One of the main advantages of OCV-ICA is the potential for a significant reduction in measurement time. While the “true” OCV at any SoC is assumed to be reached only after a long relaxation time of several hours, resulting in very time-consuming experiments (see
Table 1), the presented results (
Figure 8) illustrate that for OCV-ICA it is not the absolute “true” OCV-curve that matters, but that there is a minimum required relaxation time, resulting in a “good enough” OCV-ICA curve. This opens for a range of possibilities in further optimizing relaxation times with respect to minimizing the total measurement time, including, e.g., the investigation of SoC-dependent relaxation times as well as the extrapolation of initial relaxations to a standard relaxation time of e.g., 60 minutes. The presented examples on relaxation times and their influence on the resulting IC curves (
Figure 8) illustrate that even relaxation times as short as 15 minutes per SoC step give comparable IC curve as the longer 30 min relaxation. Even the shorter 5 minutes relaxation time gives a consistently lower voltage shift than the conventional CC-ICA curves.
Similarly, measurement time can be reduced by reducing the number of measurement points across the SoC window. The influence of SoC resolution on the quality of the obtained OCV-ICA curves is illustrated in
Figure 9. While a sufficiently high SoC resolution is required across highly predictive features intended to be used for subsequent diagnostic analysis, a reduction of SoC resolution seems feasible across SoC-ranges showing lower variation in the dQ/dV.
Total test times for selected parameters for both, OCV-ICA and CC-ICA are summarized in
Table 1. We observe that e.g., 5 minutes relaxation with 1% SoC steps can be measured in less than 24 hours, while the conventional 0.05C CC-ICA tests will take at least 40 hours (exhibiting a larger voltage shift).
In addition to the preliminary experiments presented here, there is a large literature base on establishing methods for high-precision SoC estimation based on reconstruction of OCV [
12]. These OCV curves are applied to BMSs for improved SoC estimation. By learning from these methods, OCV-ICA curves may be measured even faster.
Within standard cell testing using high-accuracy equipment in the laboratory, CC-ICA may still be superior due to the high sampling rate and consequently very high data resolution across the entire SoC range. However, the aspect of longer measurement times for performing a full high-quality CC-ICA of more than 40 hours at a low 0.05C current, and the possibility to significantly reduce this time, make OCV-ICA a viable addition to diagnostic data collection also in laboratory environments.
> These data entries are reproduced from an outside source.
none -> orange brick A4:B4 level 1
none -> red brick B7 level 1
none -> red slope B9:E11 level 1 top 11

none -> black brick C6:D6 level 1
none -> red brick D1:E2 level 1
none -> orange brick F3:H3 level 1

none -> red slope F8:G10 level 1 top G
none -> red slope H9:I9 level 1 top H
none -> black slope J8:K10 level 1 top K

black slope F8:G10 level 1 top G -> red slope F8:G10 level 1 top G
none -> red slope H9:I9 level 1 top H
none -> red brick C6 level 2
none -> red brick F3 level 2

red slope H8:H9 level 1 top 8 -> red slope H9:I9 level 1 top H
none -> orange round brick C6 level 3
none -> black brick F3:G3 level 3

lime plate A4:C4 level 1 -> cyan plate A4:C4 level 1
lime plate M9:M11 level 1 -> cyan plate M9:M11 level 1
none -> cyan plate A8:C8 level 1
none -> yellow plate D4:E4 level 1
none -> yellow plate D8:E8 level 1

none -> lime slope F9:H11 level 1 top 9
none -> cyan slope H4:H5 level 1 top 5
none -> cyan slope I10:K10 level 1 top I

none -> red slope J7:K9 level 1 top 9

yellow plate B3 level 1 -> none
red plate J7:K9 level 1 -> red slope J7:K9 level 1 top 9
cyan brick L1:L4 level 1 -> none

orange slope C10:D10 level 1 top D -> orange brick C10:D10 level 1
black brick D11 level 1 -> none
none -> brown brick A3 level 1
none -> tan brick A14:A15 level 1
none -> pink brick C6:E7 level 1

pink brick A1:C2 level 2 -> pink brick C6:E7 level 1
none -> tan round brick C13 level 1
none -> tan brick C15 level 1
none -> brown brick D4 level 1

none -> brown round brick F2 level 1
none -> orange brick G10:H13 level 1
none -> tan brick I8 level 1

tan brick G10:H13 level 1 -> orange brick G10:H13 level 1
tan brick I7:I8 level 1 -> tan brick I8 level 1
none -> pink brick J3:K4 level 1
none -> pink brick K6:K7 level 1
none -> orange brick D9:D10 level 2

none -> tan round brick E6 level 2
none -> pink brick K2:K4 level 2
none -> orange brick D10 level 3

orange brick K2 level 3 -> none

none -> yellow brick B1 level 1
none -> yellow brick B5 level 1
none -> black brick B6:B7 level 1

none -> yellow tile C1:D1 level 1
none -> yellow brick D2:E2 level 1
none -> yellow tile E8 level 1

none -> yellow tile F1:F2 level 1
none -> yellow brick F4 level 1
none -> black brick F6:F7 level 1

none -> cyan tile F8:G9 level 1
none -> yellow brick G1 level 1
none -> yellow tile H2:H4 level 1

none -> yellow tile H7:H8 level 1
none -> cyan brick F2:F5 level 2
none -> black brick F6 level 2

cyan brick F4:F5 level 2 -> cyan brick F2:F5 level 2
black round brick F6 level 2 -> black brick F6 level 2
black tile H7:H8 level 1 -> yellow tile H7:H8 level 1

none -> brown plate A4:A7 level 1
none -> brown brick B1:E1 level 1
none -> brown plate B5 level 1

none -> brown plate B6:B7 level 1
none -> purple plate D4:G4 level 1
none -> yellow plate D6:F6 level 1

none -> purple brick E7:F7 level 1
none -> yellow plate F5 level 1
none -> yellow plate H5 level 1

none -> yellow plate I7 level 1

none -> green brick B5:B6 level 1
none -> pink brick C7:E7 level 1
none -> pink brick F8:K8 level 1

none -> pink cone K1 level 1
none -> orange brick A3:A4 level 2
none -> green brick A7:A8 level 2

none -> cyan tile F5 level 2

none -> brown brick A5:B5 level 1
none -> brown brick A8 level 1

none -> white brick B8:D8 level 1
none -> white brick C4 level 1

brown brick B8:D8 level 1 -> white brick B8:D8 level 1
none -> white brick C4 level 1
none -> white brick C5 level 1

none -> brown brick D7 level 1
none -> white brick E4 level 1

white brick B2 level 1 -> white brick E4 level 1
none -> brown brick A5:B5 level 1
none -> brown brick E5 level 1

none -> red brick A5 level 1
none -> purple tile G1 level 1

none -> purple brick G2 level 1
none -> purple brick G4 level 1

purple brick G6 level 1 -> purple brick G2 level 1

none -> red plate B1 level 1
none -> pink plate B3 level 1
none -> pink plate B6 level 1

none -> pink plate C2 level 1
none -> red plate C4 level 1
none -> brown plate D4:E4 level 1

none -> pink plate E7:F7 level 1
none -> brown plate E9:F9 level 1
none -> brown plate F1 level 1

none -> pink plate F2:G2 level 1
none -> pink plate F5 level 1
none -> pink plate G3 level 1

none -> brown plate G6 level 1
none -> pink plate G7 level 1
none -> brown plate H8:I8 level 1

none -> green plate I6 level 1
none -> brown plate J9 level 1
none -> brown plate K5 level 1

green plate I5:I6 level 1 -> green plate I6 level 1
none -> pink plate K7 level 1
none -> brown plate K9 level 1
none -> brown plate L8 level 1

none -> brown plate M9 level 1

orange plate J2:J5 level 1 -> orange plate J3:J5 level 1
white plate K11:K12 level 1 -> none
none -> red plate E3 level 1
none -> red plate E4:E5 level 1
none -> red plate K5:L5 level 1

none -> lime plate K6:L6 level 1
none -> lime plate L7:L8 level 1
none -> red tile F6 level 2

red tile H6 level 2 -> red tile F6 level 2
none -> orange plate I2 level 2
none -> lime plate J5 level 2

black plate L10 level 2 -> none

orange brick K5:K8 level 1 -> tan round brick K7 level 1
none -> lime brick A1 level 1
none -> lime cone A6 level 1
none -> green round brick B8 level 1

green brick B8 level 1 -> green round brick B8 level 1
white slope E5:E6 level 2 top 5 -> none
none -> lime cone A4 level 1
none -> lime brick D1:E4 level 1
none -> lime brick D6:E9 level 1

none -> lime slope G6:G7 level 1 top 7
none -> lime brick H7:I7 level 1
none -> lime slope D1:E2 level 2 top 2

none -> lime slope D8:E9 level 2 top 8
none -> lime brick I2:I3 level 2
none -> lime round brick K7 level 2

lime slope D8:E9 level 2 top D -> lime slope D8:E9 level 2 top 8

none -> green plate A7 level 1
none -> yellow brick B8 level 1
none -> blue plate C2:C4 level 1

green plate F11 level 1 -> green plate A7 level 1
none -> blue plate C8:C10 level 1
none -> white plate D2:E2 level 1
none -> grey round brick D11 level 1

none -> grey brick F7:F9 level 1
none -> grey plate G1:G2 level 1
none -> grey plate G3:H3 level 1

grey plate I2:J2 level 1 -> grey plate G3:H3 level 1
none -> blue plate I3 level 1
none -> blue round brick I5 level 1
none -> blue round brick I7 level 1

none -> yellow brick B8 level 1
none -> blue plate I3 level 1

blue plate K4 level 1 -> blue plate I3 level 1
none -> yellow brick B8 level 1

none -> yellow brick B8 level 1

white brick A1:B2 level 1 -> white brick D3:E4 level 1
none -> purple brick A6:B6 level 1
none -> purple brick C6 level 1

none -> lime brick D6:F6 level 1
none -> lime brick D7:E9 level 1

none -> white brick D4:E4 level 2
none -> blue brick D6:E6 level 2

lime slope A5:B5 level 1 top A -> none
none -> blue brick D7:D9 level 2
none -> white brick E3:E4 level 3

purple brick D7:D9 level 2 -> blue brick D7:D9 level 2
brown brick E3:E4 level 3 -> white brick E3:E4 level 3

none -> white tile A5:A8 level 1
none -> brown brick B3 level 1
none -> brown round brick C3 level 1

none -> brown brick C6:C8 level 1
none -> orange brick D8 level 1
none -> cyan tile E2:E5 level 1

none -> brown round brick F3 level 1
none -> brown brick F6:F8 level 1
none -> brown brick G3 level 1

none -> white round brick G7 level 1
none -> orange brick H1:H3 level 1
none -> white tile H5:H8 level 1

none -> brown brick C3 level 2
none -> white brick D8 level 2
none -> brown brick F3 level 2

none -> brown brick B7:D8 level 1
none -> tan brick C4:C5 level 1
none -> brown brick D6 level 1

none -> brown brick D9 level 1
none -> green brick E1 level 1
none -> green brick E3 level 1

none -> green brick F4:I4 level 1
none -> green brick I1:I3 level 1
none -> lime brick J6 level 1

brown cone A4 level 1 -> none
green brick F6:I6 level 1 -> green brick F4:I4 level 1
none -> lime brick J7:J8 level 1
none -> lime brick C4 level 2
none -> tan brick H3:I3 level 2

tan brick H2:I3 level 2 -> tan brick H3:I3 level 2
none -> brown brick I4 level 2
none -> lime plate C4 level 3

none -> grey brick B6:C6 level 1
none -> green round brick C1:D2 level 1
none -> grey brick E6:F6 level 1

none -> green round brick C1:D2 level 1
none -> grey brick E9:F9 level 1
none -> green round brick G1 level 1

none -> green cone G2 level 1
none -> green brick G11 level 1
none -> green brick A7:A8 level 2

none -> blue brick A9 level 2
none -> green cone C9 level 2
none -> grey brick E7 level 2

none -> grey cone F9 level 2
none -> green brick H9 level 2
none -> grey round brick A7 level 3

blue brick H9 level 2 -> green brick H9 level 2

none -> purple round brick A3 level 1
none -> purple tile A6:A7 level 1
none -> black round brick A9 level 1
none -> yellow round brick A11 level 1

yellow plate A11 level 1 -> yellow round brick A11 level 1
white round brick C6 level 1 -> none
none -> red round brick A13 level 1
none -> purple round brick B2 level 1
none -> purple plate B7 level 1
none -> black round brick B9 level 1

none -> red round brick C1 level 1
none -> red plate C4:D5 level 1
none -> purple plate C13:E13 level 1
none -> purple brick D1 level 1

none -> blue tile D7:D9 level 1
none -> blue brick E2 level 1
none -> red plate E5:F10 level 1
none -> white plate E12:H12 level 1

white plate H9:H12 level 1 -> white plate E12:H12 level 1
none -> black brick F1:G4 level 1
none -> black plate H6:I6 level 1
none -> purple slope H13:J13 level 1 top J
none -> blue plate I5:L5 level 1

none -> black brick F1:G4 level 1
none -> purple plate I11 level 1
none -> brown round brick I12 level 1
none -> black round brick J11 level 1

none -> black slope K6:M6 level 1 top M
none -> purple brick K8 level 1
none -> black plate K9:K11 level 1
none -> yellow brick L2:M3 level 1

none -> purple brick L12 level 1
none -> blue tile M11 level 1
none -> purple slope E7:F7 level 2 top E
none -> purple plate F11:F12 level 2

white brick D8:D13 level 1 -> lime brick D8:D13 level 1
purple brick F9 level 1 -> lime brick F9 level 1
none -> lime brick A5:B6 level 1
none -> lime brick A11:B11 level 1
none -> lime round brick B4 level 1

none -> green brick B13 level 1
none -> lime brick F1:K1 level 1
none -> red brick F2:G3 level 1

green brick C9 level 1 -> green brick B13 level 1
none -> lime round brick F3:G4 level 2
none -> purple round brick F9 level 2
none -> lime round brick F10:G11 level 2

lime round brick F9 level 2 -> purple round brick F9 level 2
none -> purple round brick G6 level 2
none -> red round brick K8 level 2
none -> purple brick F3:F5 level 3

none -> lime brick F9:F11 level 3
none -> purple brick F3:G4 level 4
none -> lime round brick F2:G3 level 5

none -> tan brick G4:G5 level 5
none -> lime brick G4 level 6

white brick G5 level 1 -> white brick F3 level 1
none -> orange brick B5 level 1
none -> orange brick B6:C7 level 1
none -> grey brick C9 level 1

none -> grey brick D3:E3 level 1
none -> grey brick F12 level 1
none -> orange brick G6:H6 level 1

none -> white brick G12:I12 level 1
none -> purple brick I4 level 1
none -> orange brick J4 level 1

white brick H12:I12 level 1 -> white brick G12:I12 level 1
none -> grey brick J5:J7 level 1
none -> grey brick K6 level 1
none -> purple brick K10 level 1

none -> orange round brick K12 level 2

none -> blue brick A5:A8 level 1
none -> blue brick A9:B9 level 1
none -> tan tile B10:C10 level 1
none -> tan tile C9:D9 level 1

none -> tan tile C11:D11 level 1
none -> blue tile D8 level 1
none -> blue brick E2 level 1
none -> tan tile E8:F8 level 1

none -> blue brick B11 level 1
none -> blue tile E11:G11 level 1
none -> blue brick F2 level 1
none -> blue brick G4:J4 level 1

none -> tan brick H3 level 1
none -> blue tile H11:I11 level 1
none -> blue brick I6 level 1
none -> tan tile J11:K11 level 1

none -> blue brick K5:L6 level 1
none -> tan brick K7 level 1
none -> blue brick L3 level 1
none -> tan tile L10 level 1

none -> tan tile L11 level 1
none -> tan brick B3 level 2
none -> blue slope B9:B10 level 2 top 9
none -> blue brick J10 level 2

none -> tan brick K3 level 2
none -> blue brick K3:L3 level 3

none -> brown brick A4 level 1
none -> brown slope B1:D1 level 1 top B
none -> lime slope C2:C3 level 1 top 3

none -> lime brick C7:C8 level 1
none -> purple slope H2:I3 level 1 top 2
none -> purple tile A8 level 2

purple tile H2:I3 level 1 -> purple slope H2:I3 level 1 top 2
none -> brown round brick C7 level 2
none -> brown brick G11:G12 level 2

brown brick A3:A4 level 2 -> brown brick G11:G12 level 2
However, the main benefits of OCV-ICA can be exploited outside of high-precision laboratory environments where a constant current is challenging to obtain. Any current pulse being either constant current or power, and the following OCV relaxation, can yield an OCV measurement point that can then be accumulated into an OCV curve usable for OCV-ICA. Provided the voltage resolution within a system’s BMS is sufficiently high, individual OCV-ICA curves can then be achieved for any local cell parallel within the module or pack. This opens for exploiting the natural breaks within a battery system’s operational profile. By collecting these randomized “natural” OCV points across a necessary time period (i.e., one week), a “complete” OCV curve with the required resolution for subsequent OCV-ICA can be obtained (
Figure 1). This can enable the possibility to perform online diagnostics on every cell parallel in a battery system without operational interruption.